"""

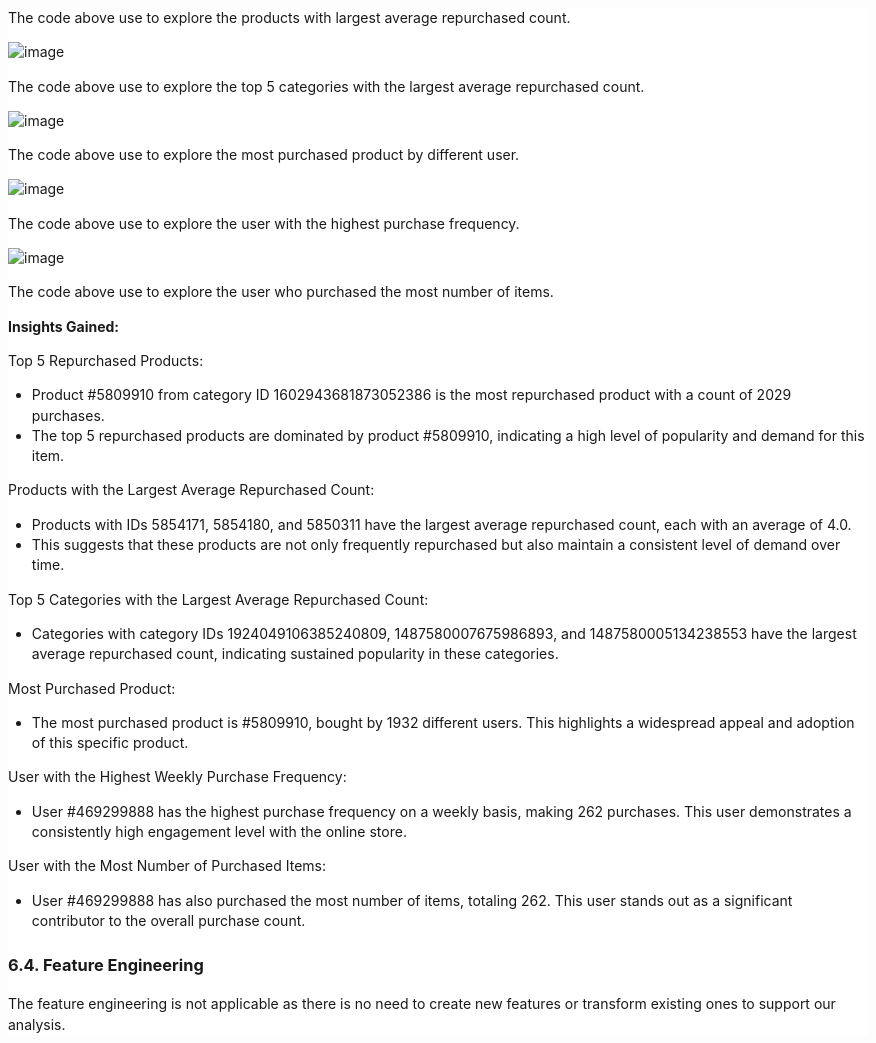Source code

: The code above use to explore the products with largest average repurchased count.

![image](https://github.com/drshahizan/Python_EDA/assets/95710157/6fdb39ff-e6b2-43be-a647-6e558d629f3c)

The code above use to explore the top 5 categories with the largest average repurchased count.

![image](https://github.com/drshahizan/Python_EDA/assets/95710157/0944b52a-3731-4253-a8eb-cd88d881c7ec)

The code above use to explore the most purchased product by different user.

![image](https://github.com/drshahizan/Python_EDA/assets/95710157/9d7454af-59ef-4b51-a0e7-88603842f45b)

The code above use to explore the user with the highest purchase frequency.

![image](https://github.com/drshahizan/Python_EDA/assets/95710157/bdefda36-8ec5-4f95-9289-bdc241a2df88)

The code above use to explore the user who purchased the most number of items.


**Insights Gained:**

Top 5 Repurchased Products:

- Product #5809910 from category ID 1602943681873052386 is the most repurchased product with a count of 2029 purchases.
- The top 5 repurchased products are dominated by product #5809910, indicating a high level of popularity and demand for this item.

Products with the Largest Average Repurchased Count:
- Products with IDs 5854171, 5854180, and 5850311 have the largest average repurchased count, each with an average of 4.0.
- This suggests that these products are not only frequently repurchased but also maintain a consistent level of demand over time.

Top 5 Categories with the Largest Average Repurchased Count:

- Categories with category IDs 1924049106385240809, 1487580007675986893, and 1487580005134238553 have the largest average repurchased count, indicating sustained popularity in these categories.

Most Purchased Product:

- The most purchased product is #5809910, bought by 1932 different users. This highlights a widespread appeal and adoption of this specific product.

User with the Highest Weekly Purchase Frequency:

- User #469299888 has the highest purchase frequency on a weekly basis, making 262 purchases. This user demonstrates a consistently high engagement level with the online store.

User with the Most Number of Purchased Items:

- User #469299888 has also purchased the most number of items, totaling 262. This user stands out as a significant contributor to the overall purchase count.

### 6.4. Feature Engineering <a name = "fe"></a>

The feature engineering is not applicable as there is no need to create new features or transform existing ones to support our analysis.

"""

→ TASK TO COMPLETE
Sift the material for lines that include the word "assets", and copy each one.

→ TASK RESULT
![image](https://github.com/drshahizan/Python_EDA/assets/95710157/6fdb39ff-e6b2-43be-a647-6e558d629f3c)
![image](https://github.com/drshahizan/Python_EDA/assets/95710157/0944b52a-3731-4253-a8eb-cd88d881c7ec)
![image](https://github.com/drshahizan/Python_EDA/assets/95710157/9d7454af-59ef-4b51-a0e7-88603842f45b)
![image](https://github.com/drshahizan/Python_EDA/assets/95710157/bdefda36-8ec5-4f95-9289-bdc241a2df88)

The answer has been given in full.